--- Try it ---
Set down exactly the lines below between the line holding "Nie słyszeliście o" and the line holding "manis. Jika Anda", inclusive; no other line belongs in the answer.

--- Provided data ---
——————
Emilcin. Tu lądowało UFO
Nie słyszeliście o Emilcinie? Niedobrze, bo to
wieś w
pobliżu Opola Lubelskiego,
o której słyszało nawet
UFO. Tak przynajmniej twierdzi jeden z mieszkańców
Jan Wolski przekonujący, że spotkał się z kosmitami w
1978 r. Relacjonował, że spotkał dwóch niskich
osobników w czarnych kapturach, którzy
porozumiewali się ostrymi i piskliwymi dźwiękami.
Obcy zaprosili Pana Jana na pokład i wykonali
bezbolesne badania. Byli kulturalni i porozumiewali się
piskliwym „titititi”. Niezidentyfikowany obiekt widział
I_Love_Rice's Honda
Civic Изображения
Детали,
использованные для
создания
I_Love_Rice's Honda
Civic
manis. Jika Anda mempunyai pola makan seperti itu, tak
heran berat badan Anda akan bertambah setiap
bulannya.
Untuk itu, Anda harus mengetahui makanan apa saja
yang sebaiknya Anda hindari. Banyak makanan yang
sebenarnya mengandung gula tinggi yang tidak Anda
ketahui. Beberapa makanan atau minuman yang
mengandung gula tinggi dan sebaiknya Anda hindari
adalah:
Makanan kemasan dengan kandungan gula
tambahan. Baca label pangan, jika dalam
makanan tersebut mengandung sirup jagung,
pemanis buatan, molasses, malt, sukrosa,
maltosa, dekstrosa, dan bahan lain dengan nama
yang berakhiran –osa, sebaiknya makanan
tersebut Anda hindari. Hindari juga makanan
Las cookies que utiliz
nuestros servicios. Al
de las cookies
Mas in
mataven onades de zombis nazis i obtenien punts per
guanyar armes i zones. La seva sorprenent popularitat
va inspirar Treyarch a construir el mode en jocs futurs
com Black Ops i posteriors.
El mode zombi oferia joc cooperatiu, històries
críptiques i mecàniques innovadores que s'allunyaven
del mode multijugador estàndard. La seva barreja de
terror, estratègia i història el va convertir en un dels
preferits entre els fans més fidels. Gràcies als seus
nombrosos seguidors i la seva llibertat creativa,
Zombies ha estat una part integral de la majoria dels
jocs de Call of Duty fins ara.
——————
--- Result of this task ---
Nie słyszeliście o Emilcinie? Niedobrze, bo to
wieś w
pobliżu Opola Lubelskiego,
o której słyszało nawet
UFO. Tak przynajmniej twierdzi jeden z mieszkańców
Jan Wolski przekonujący, że spotkał się z kosmitami w
1978 r. Relacjonował, że spotkał dwóch niskich
osobników w czarnych kapturach, którzy
porozumiewali się ostrymi i piskliwymi dźwiękami.
Obcy zaprosili Pana Jana na pokład i wykonali
bezbolesne badania. Byli kulturalni i porozumiewali się
piskliwym „titititi”. Niezidentyfikowany obiekt widział
I_Love_Rice's Honda
Civic Изображения
Детали,
использованные для
создания
I_Love_Rice's Honda
Civic
manis. Jika Anda mempunyai pola makan seperti itu, tak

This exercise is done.